As of this writing, there are only a few trading days left in 2024. And there are some suspicions that the market could face some headwinds in early 2025. Here are three growth stocks that have outperformed the market in 2024. Frankly, many investors would like to see a slight correction in this stock. However, analysts believe this stock is poised for growth in 2025.

This Stock Could Be the Palantir of 2025

AppLovin today

AppLovin Company. promotion logo
$323.83 -11.55 (-3.44%)

(As of 12/31/2024 5:50 PM ET)

52 week range
$37.40

$417.64

P/E ratio
98.13

Target price
$310.71

AppLovin Corp. NASDAQ: APPin 2024 it became very popular. The company is listed in the business services sector. However, at its core, AppLovin is a software company that uses machine learning to deliver ads to target markets. This makes it one of the few companies that meaningfully monetizes artificial intelligence (AI) and machine learning.

And, importantly, we’re talking about revenue that grew 43% in the first three quarters of 2024. In addition, the company is now consistently profitable, with analysts forecasting earnings growth of about 45% over the next 12 months.

Even though the stock fell about 20% in December, it posted incredible gains. But once you understand why APP stock fell, you’ll begin to understand why it could have a similar trajectory to Palantir.

AppLovin was not added to the S&P 500 index in December. This was a disappointment for retail investors who were looking forward to a bullish rally that would come as a result of institutional investors buying shares. However, many analysts believe that inclusion in the S&P 500 could occur in 2025, which should keep retail interest strong.

This company’s moat supports strong growth

Taiwan Semiconductor Manufacturing Today

Taiwan Semiconductor Manufacturing Company Limited logo
TSMTSM performance in 90 days

Taiwan semiconductor manufacturing

$197.49 -2.90 (-1.45%)

(As of December 31, 2024 at 5:45 pm ET)

52 week range
$98.80

$212.60

Dividend yield
1.11%

P/E ratio
31.65

Target price
$214.00

Taiwan Semiconductor Manufacturing Company New York Stock Exchange: TSMis the undisputed industry leader in the semiconductor foundry and advanced chip manufacturing markets. The company is in the early stages of what analysts expect to be a multi-year expanded production run as demand for advanced semiconductor chips grows.

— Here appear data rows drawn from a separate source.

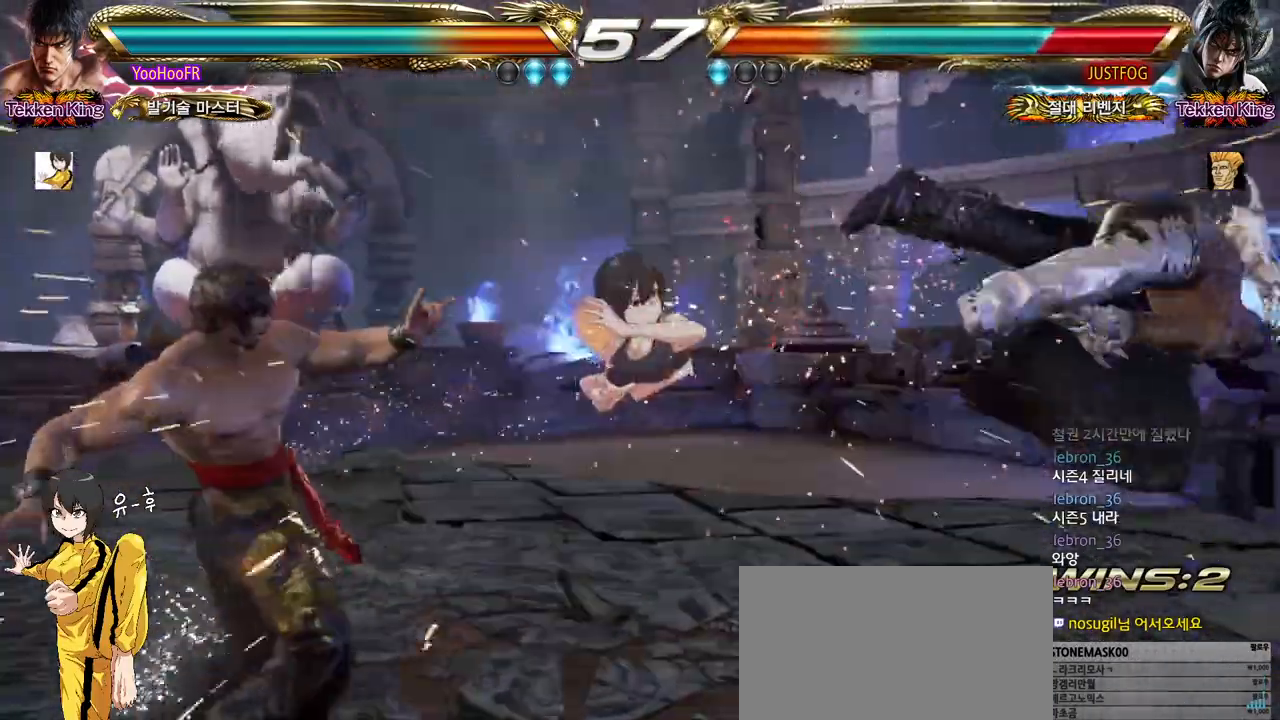
{"buttons": [], "left_stick": "right", "events": [[33, "left_stick", "center"], [117, "left_stick", "right"], [167, "left_stick", "center"], [233, "left_stick", "right"]]}
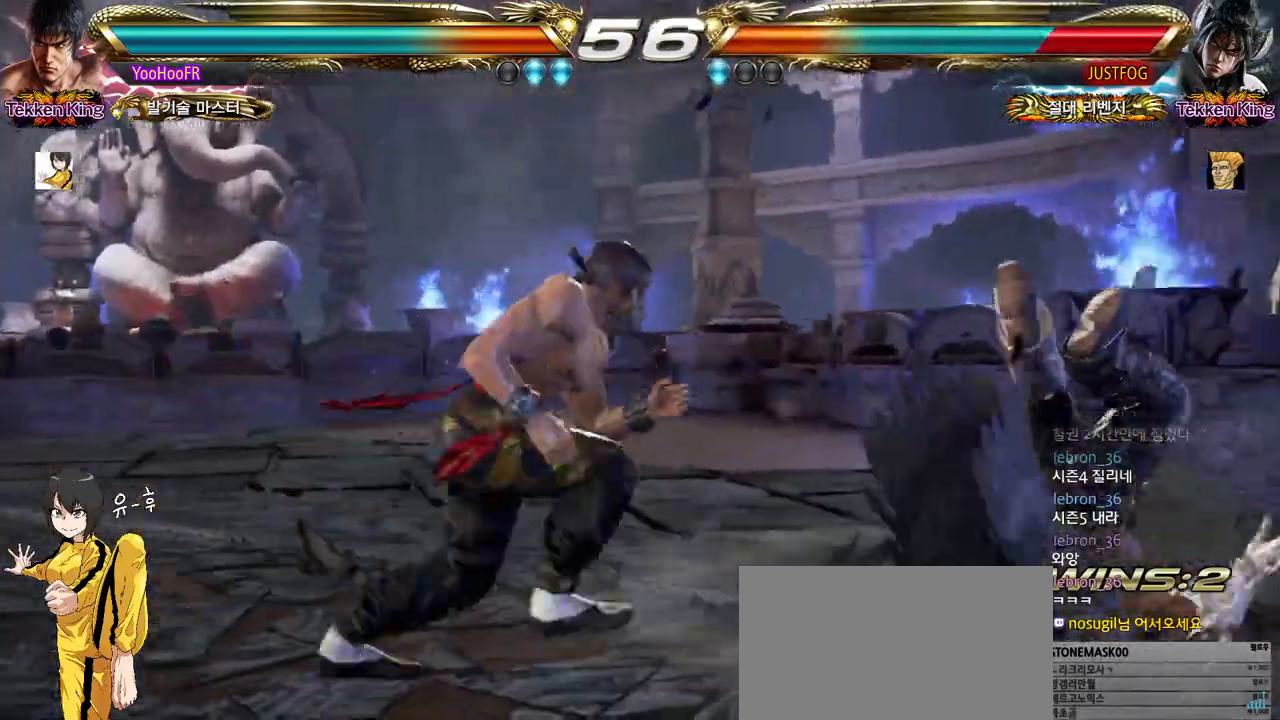
{"buttons": [], "left_stick": "down", "events": [[67, "left_stick", "down"], [83, "TRIANGLE", "down"], [200, "CROSS", "down"], [233, "TRIANGLE", "up"], [283, "CROSS", "up"], [367, "CROSS", "down"], [417, "CROSS", "up"]]}
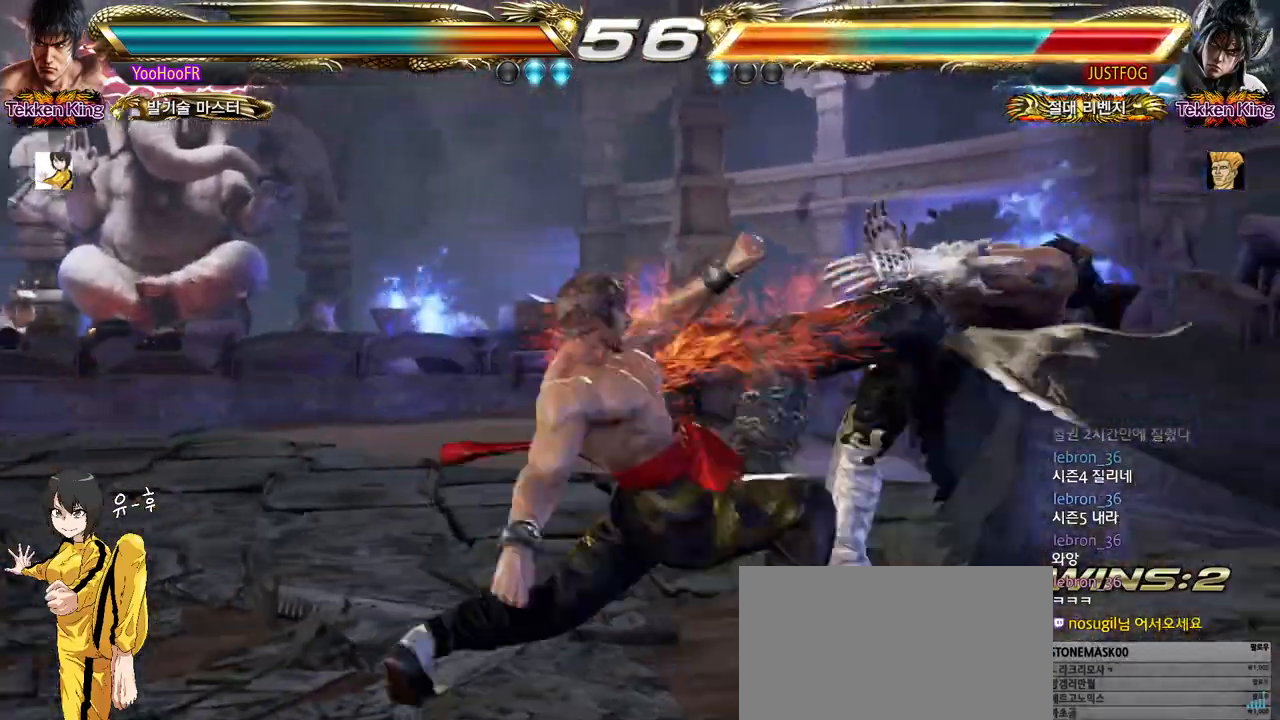
{"buttons": [], "left_stick": "center", "events": [[50, "CROSS", "down"], [100, "CROSS", "up"], [217, "CROSS", "down"], [333, "CROSS", "up"], [400, "left_stick", "center"]]}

You can imagine that many chip manufacturers would like to find another manufacturer. However, institutional knowledge combined with the costs of scaling production creates a situation that is easier said than done. The reality is that TSMC has a wide moat that will remain firmly in place for years to come.

This means that investors expecting TSMC stock prices to rise by more than 90% should not be deterred. This stock has the potential to beat analysts’ consensus estimate of $214. This is 6% higher than the stock’s closing price on December 27. However, some analysts have the stock much higher, including Barclays, which raised its price target to $240 in November.

The Only Utility Stocks You’ll Need in 2025

Vistra today

Vistra Corp logo
$137.87 -2.22 (-1.58%)

(As of December 31, 2024 at 5:45 pm ET)

52 week range
$37.77

$168.67

Dividend yield
0.64%

P/E ratio
25.72

Target price
$149.10

Investors usually don’t invest utility stocks and growth stocks in one sentence. However, View Corp. New York Stock Exchange: VST may be the ideal mineral reserve for current economic and geopolitical realities.

Vistra operates as a fully integrated energy company with operations in 18 states and the District of Columbia. In addition to producing electricity from traditional carbon sources, the company also invests in wind, solar, nuclear and energy storage projects.

But that’s only part of the story. The markets in which the company operates include data center businesses, oil and gas companies, chip manufacturers and automakers. All of these industries are at the beginning of multi-year growth cycles. And this is without the expected increase in demand in the nuclear sector.

In 2024, VST shares will grow by 274%. mid-forecast for 2025Vistra expects profit growth of about 15%. This outlook is likely the main reason why some analysts are offering price targets above the consensus price of $149.10.

You might want to hear this before you consider Vista.

MarketBeat tracks Wall Street’s top-rated and best-performing analysts daily and the stocks they recommend to their clients. MarketBeat identified five stocks that top analysts were quietly telling their clients to buy now, before the broader market caught on… and Vistra wasn’t on the list.

While Vistra currently has an analyst rating of Buy, the top-rated analysts think these five stocks are Outperform Buys.

View five stocks here

20 stocks worth selling right now

MarketBeat just released a list of 20 stocks that Wall Street analysts hate. These companies may appear to have good fundamentals, but top analysts are smelling something big. Are any of these companies hiding around your portfolio? Find out by clicking the link below.